▸ What to do
**1.** In the forum thread about node signals, which signal on the Area2D is suggested for firing when another entity enters it?
**2.** Write the next part of the forum thread about node signals, picking up after its final reply.

▸ Source extract
Signals are best used when you use the prebuilt ones for each node (on the editor, it's a tab on the top right side, besides the node's parameters). For most cases, a signal is emitted when a certain event happens, like _on_animation_changed(): for an AnimationPlayer node.

I never checked the prebuilt signals for a TileMap (which I'm assuming you're using), but my suggestion is for you to check when you need the function to happen. If you want it to fire once another entity enters it (say, a player controlled character came in), it's likely you'll want to use an Area2D + CollisionShape2D nodes, the signal firing from the Area2D with _on_body_entered(body) - In this case, the body parameter is a pointer to the entity. You can call any functions it has and you can directly alter any of its variables, so you could hit a player from there.

The trick is really in the "when" you need to access the data. So, when will you actually need it those index numbers?

[–] [email protected] 5 points 1 year ago (8 children)

Signals are best used when you use the prebuilt ones for each node

Thas not true at all, I use custom signals all the time.

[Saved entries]

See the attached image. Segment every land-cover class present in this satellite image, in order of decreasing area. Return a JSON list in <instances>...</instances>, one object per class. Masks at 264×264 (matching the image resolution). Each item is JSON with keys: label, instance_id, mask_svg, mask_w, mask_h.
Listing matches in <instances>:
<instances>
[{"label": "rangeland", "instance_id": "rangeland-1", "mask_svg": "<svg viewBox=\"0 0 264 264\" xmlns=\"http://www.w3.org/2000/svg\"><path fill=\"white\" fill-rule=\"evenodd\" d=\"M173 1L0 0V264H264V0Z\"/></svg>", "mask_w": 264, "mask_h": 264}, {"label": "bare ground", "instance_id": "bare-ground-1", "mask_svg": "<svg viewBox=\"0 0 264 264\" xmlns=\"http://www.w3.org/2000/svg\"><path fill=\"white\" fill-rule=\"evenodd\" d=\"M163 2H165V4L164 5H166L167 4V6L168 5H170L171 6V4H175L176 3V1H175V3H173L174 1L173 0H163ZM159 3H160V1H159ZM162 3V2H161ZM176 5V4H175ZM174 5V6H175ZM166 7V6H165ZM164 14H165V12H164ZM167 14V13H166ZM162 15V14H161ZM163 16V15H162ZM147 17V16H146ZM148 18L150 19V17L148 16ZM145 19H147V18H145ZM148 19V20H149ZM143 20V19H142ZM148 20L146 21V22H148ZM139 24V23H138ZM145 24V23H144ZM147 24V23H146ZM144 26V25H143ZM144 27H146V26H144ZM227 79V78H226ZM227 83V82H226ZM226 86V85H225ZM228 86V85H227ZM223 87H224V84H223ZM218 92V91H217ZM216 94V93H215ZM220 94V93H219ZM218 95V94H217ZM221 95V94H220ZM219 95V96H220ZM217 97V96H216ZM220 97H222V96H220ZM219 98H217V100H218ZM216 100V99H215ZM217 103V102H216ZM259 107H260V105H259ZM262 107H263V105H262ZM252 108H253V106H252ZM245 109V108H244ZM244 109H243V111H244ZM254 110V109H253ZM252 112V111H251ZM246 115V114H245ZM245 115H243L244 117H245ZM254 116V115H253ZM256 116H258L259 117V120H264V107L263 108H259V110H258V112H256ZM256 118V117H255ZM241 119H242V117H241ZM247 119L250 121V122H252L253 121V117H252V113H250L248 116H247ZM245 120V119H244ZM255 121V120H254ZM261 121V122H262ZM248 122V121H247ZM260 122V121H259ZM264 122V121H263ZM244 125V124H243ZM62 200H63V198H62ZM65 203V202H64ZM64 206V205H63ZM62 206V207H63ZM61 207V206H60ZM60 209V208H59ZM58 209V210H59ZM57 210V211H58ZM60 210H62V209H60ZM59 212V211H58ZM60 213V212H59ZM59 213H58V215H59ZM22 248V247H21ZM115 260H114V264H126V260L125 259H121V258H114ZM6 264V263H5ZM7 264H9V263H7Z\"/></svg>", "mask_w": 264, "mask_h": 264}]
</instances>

▸ Answers for the exercise
**1.** _on_body_entered(body)

**2.**
However, custom signal are not particularly useful within a class. They are useful for passing information up the node hierarchy. As Kids Can Code says: get_node down the tree, signal up the tree.

[–] [email protected] 1 points 1 year ago (7 children)

Is this the intended purpose for signals? Moving info up and down the tree? If so how are we supposed to send information from one script to another if one is not directly a child of the other? Do we send it to a shared parent node then send the info back down to the secondary script?

[–] [email protected] 2 points 1 year ago

It's a good rule of thumb, but Godot gives you enough rope to hang yourself with ... at least until the next update 😀

If you need to pass information around to different scripts and/or scenes then you may wish to employ Singletons.